_EXERCISE REQUIREMENTS_:
Summarize the forum post on account security in exactly two sentences.

_GIVEN TEXT_:

Keep your accounts safe!

Keep your accounts safe!

Hi All,

There has been a security incident, thankfully not with the site, but with a member of our forum.
They had their emails compromised by malware, and had various accounts taken over.

I helped them as best I could to get back into things but not much else could be done besides reaching out to the authorities. So I wanted to make this announcement to bring this to your attention.

How to prevent unauthorized access to my accounts

Firstly, do not install anything from these places: (they are malware distributers)
hxxps://vespersgame.com
hxxps://averond.com

Secondly, Setup MFA and Passkeys
Passkeys are the single most effective way to secure any account.
You should have them. Most password managers support them, this forum supports passkey authentication. There is no reason for your accounts to be stolen on this forum.

Should I do a QnA on discord?
  • Yes
  • No
0 voters
11 Likes

2FA not enough? What was the method that took over accounts? How did the attacker gain access to the passwords by malware?

I won’t go into details for privacy reasons but just so you know MFA is vulnerable to phishing.
Reverse Proxy phishing (which is becoming more common) is becoming easier and easier to do and MFA is specifically targetted by that.

Passkeys are the ONLY way to guarantee safety from phishing. Passkeys are also by design resistant to malware since a part of passkeys require user to intentionally Authenticate (fingerprint/button/face ID/etc.)

MFA is not enough. Use passkeys.

3 Likes

Session tokens are wild.

_COLLECTED DATA_:

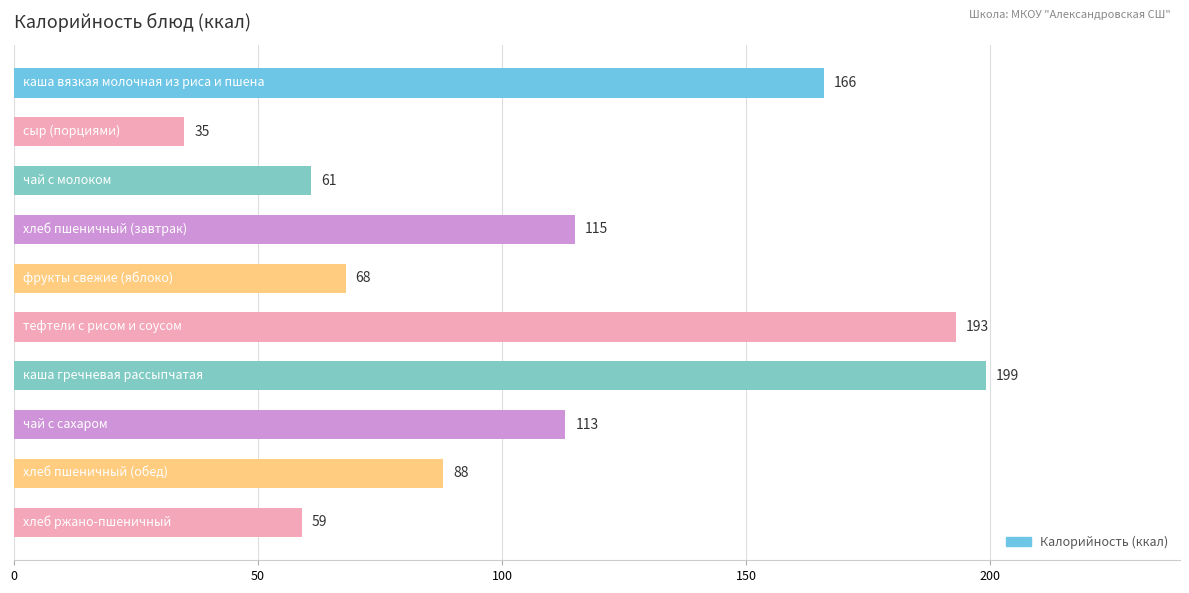

What is the smallest value displayed?

35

_OUTPUT OF THE TASK_:
A forum member had their email compromised by malware and several of their accounts taken over, though the incident did not involve the site itself. The post warns against installing anything from two listed malware-distributing sites and urges setting up MFA and passkeys, adding that MFA is vulnerable to phishing and that passkeys are the only way to guarantee safety from it.